What evidently substitutes for the material fact of the world is us—the human perspective, for the horror of the forest and the thunder afloat in the leaves are our impressions, our intrusions on the observation. They are subjective components of experience and not native facts, whatever those facts might ultimately be, if even there are any. It is we who invade the trees with horror and thunder, when we see them—when we feel them. Here is, it appears at first blush, the human naivety arising: the reflex action by which and the intellectual posture with which we measure the truth of things against ourselves, our interests, our values, our needs. The inclusion of the subjective component, of the personal reaction, reveals nothing to us other than ourselves. If we deduct ourselves and our self-fascination from the equation, there is no reason to believe in our emotional impressions, for with regard to the world beyond our minds, we have no reason to think our emotions any more reliable, and many reasons to think them a great deal less dependable, than our sensory perceptions. The thunder is us, our own demands and reactions, and nothing else.


And so, Eliot is right. The mood itself and in itself is nothing whatever. It is Phenomenology in the most demoted sense—not an investigation that retires to the search for first principles, that returns to zero and initiates an attempt to determine what we know and what the prerequisites of knowing are, but a blind, uncritical faith in mere impression, in perception as foundational truth, or the nearest thing we can hope to obtain. And the thunder is nothing more than us yelling back at ourselves.


But that was not the idea of Modernism, not the idea of Mallarmé, for in Mallarmé, there was the idea. The poet who stands as the fount of Modern Art had a philosophy, or pursued one. There was something he was attempting to set down, although clearly he felt the need to alter radically the means by which what he saw could be set down.

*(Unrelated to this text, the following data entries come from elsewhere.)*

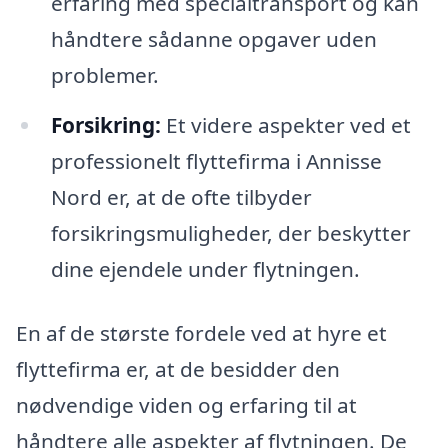
erfaring med specialtransport og kan
håndtere sådanne opgaver uden
problemer.
Forsikring:
Et videre aspekter ved et
professionelt flyttefirma i Annisse
Nord er, at de ofte tilbyder
forsikringsmuligheder, der beskytter
dine ejendele under flytningen.
En af de største fordele ved at hyre et
flyttefirma er, at de besidder den
nødvendige viden og erfaring til at
håndtere alle aspekter af flytningen. De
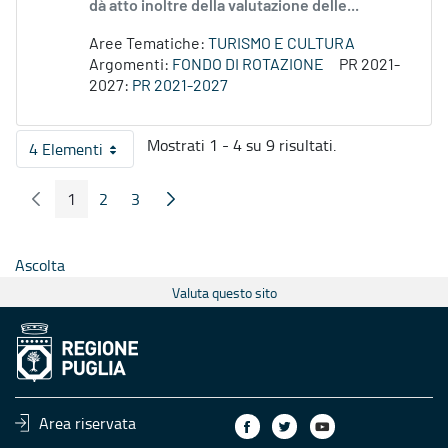
dà atto inoltre della valutazione delle...
Aree Tematiche:
TURISMO E CULTURA
Argomenti:
FONDO DI ROTAZIONE
PR 2021-
2027:
PR 2021-2027
Mostrati 1 - 4 su 9 risultati.
4 Elementi
Per pagina
1
2
3
Pagina Precedente
Pagina Seguente
Pagina
Pagina
Pagina
Ascolta
Valuta questo sito
Area riservata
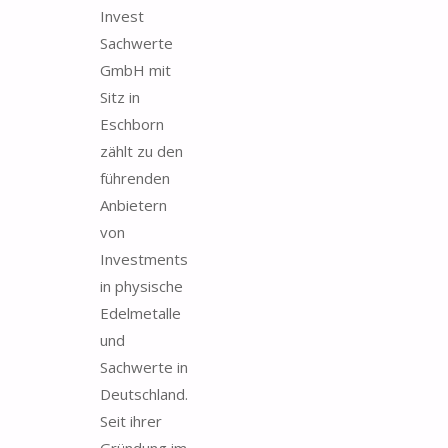
Invest
Sachwerte
GmbH mit
Sitz in
Eschborn
zählt zu den
führenden
Anbietern
von
Investments
in physische
Edelmetalle
und
Sachwerte in
Deutschland.
Seit ihrer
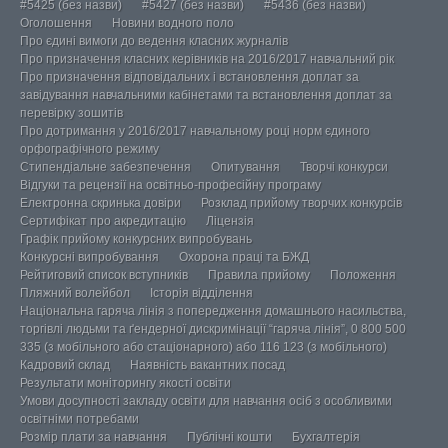
#5425 (без назви)
#5427 (без назви)
#5436 (без назви)
Оголошення
Новини водного поло
Про єдині вимоги до ведення класних журналів
Про призначення класних керівників на 2016/2017 навчальний рік
Про призначення відповідальних і встановлення доплат за
завідування навчальними кабінетами та встановлення доплат за
перевірку зошитів
Про дотримання у 2016/2017 навчальному році норм єдиного
орфографічного режиму
Стипендіальне забезпечення
Опитування
Творчі конкурси
Відгуки та рецензії на освітньо-професійну програму
Електронна скринька довіри
Розклад прийому творчих конкурсів
Сертифікат про акредитацію
Ліцензія
Графік прийому конкурсних випробувань
Конкурсні випробування
Охорона праці та БЖД
Рейтиговий список вступників
Правила прийому
Положення
Пляжний волейбол
Історія відділення
Національна гаряча лінія з попередження домашнього насильства,
торгівлі людьми та ґендерної дискримінації “гаряча лінія”, 0 800 500
335 (з мобільного або стаціонарного) або 116 123 (з мобільного)
Кадровий склад
Наявність вакантних посад
Результати моніторингу якості освіти
Умови досупності закладу освіти для навчання осіб з особливими
освітніми потребами
Розмір плати за навчання
Публічні кошти
Бухгалтерія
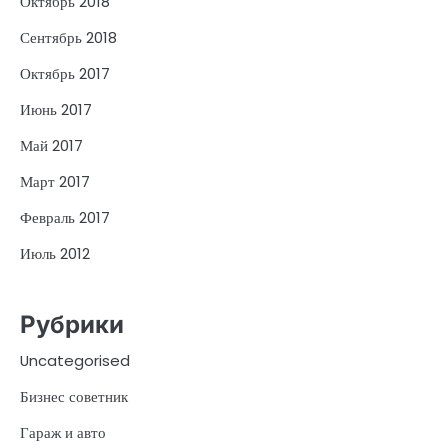
Октябрь 2018
Сентябрь 2018
Октябрь 2017
Июнь 2017
Май 2017
Март 2017
Февраль 2017
Июль 2012
Рубрики
Uncategorised
Бизнес советник
Гараж и авто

Mallarmé had a vision and a body of ideas concerning the world—a new vision of the world—a philosophy to which he devoted an enormous amount of time in his attempt to write it out, and the poetry was intended, by all indications, to evoke portions of that vision. The poetic technique was a means to an end, and the end was a meaning, not merely a mood, a state of mind, triggered for the sake of its pleasure. Mallarmé referred to this work presumably of direct exposition as l’oeuvre, and it was not completed. All we have are the notebooks he left behind.

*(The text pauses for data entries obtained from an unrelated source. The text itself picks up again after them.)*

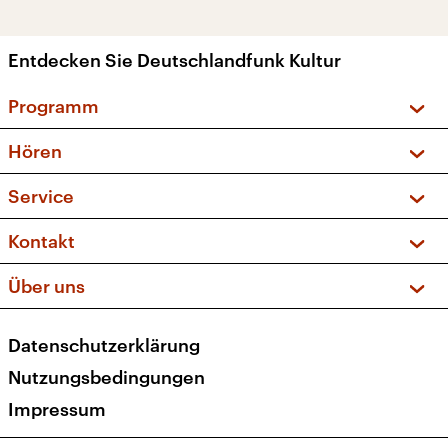
Entdecken Sie Deutschlandfunk Kultur
Programm
Vorschau und Rückschau
Hören
Sendungen und Podcasts
Livestream
Service
Musikliste
Frequenzen (UKW + DAB+)
FAQ
Kontakt
Kakadu – Das Kinderprogramm
Apps
Archiv
Hörerservice
Über uns
Newsletter
Social Media
Deutschlandradio
RSS
Datenschutzerklärung
Presse
Veranstaltungen
Nutzungsbedingungen
Karriere
Impressum
Transparenz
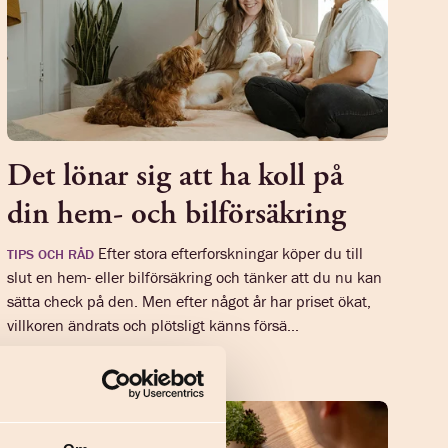
Det lönar sig att ha koll på
din hem- och bilförsäkring
Efter stora efterforskningar köper du till
TIPS OCH RÅD
slut en hem- eller bilförsäkring och tänker att du nu kan
sätta check på den. Men efter något år har priset ökat,
villkoren ändrats och plötsligt känns försä...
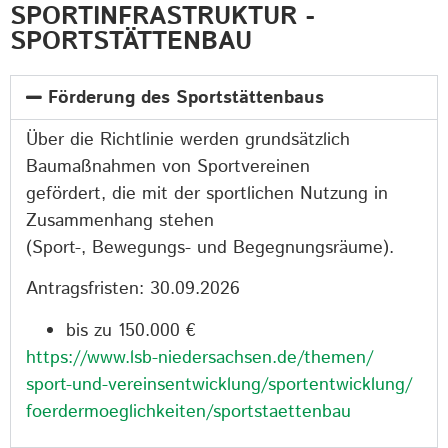
SPORTINFRASTRUKTUR -
SPORTSTÄTTENBAU
Förderung des Sportstättenbaus
Über die Richtlinie werden grundsätzlich
Baumaßnahmen von Sportvereinen
gefördert, die mit der sportlichen Nutzung in
Zusammenhang stehen
(Sport-, Bewegungs- und Begegnungsräume).
Antragsfristen: 30.09.2026
bis zu 150.000 €
https://www.lsb-niedersachsen.de/themen/
sport-und-vereinsentwicklung/sportentwicklung/
foerdermoeglichkeiten/sportstaettenbau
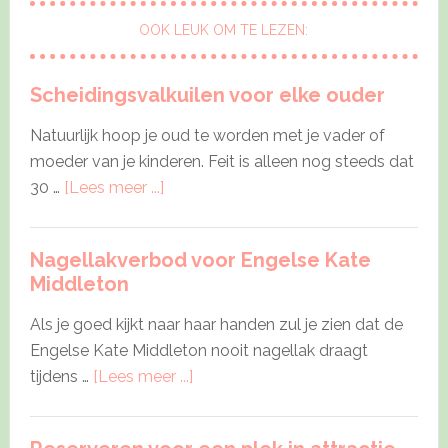
OOK LEUK OM TE LEZEN:
Scheidingsvalkuilen voor elke ouder
Natuurlijk hoop je oud te worden met je vader of
moeder van je kinderen. Feit is alleen nog steeds dat
about
30 …
[Lees meer ...]
Scheidingsvalkuilen
voor
Nagellakverbod voor Engelse Kate
elke
Middleton
ouder
Als je goed kijkt naar haar handen zul je zien dat de
Engelse Kate Middleton nooit nagellak draagt
about
tijdens …
[Lees meer ...]
Nagellakverbod
voor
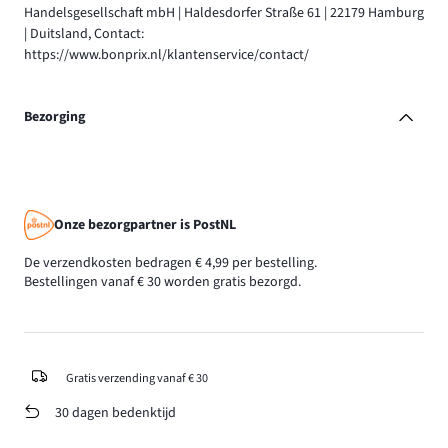
Handelsgesellschaft mbH | Haldesdorfer Straße 61 | 22179 Hamburg
| Duitsland, Contact:
https://www.bonprix.nl/klantenservice/contact/
Bezorging
Onze bezorgpartner is PostNL
De verzendkosten bedragen € 4,99 per bestelling.
Bestellingen vanaf € 30 worden gratis bezorgd.
Gratis verzending vanaf € 30
30 dagen bedenktijd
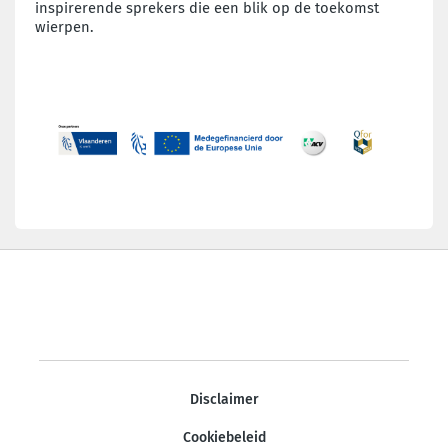
inspirerende sprekers die een blik op de toekomst
wierpen.
Disclaimer
Cookiebeleid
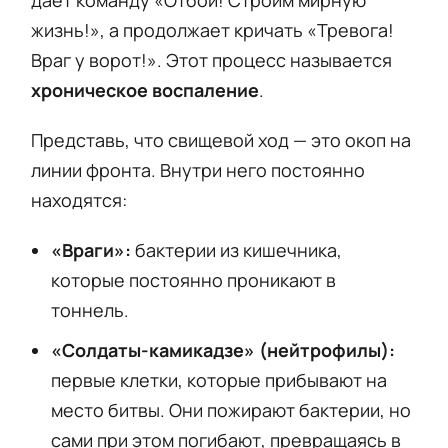
жизнь!», а продолжает кричать «Тревога!
Враг у ворот!». Этот процесс называется
хроническое воспаление
.
Представь, что свищевой ход — это окоп на
линии фронта. Внутри него постоянно
находятся:
«Враги»:
бактерии из кишечника,
которые постоянно проникают в
тоннель.
«Солдаты-камикадзе» (нейтрофилы):
первые клетки, которые прибывают на
место битвы. Они пожирают бактерии, но
сами при этом погибают, превращаясь в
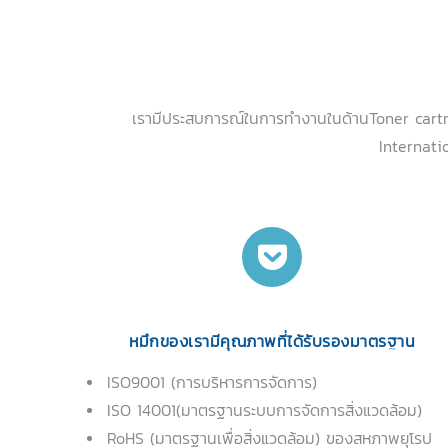
เรามีประสบการณ์ในการทำงานในด้านToner cartrid
Internati
หมึกของเรามีคุณภาพที่ได้รับรองมาตรฐาน
ISO9001 (การบริหารการจัดการ)
ISO 14001(มาตรฐานระบบการจัดการสิ่งแวดล้อม)
RoHS (มาตรฐานเพื่อสิ่งแวดล้อม) ของสหภาพยุโรป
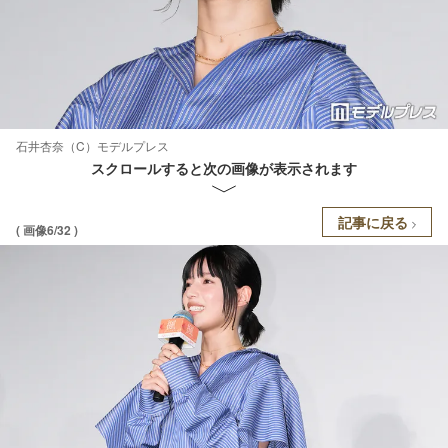
石井杏奈（C）モデルプレス
スクロールすると次の画像が表示されます
記事に戻る
( 画像6/32 )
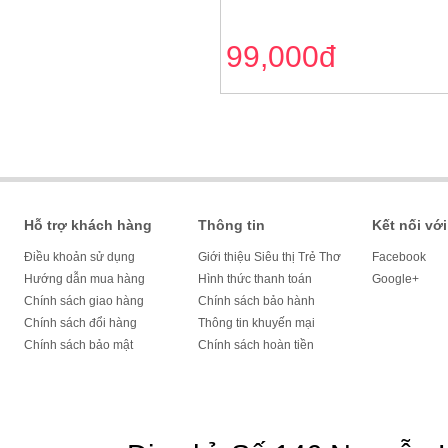
99,000đ
Hỗ trợ khách hàng
Thông tin
Kết nối với
Điều khoản sử dụng
Giới thiệu Siêu thị Trẻ Thơ
Facebook
Hướng dẫn mua hàng
Hình thức thanh toán
Google+
Chính sách giao hàng
Chính sách bảo hành
Chính sách đổi hàng
Thông tin khuyến mại
Chính sách bảo mật
Chính sách hoàn tiền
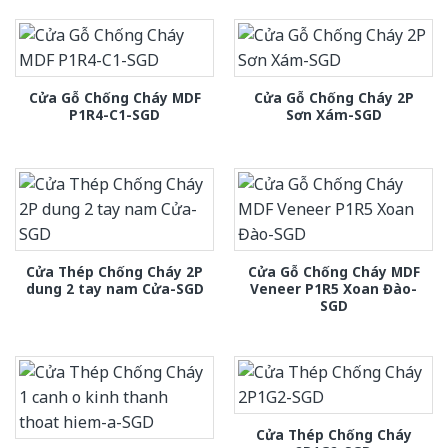
Cửa Gỗ Chống Cháy MDF
Cửa Gỗ Chống Cháy 2P
P1R4-C1-SGD
Sơn Xám-SGD
Cửa Thép Chống Cháy 2P
Cửa Gỗ Chống Cháy MDF
dung 2 tay nam Cửa-SGD
Veneer P1R5 Xoan Đào-
SGD
Cửa Thép Chống Cháy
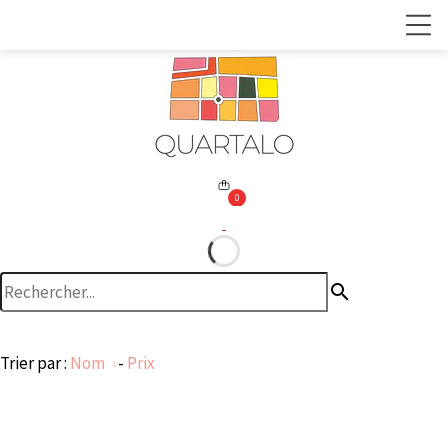
0
search
Trier par :
Nom
-
Prix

And so, in the end, Eliot is wrong because he is right—the state in itself is nothing whatever, but the state is not the point, and Eliot’s assault of Valéry is misjudged. The state of mind, the quality of imagination, to be induced by artistic means is itself a portion of the artist’s methodology. Its purpose is to calibrate the reader, to gauge the reader, to make the reader capable of coming upon realizations that then follow naturally. Like the casting of a spell that conjures insights, like a wiping of the glass on perception’s window to sponge away the deluding mists through which we attempt to view the world in which we live, the artist’s effect for Mallarmé, the result of the newly computed aesthetic emotion, is to render us able of clear vision, and what is then to come is an ontological insight, a vision of the truth, not encapsulated in artistic statement but made available by artistic influence, by instilling the poet’s mind into the mind of the reader. Like any poet worthy of the title, Mallarmé is not attempting to say what he means. He is trying to show us what he means, or, rather, he is trying to make us adept of seeing for ourselves what it is he sees.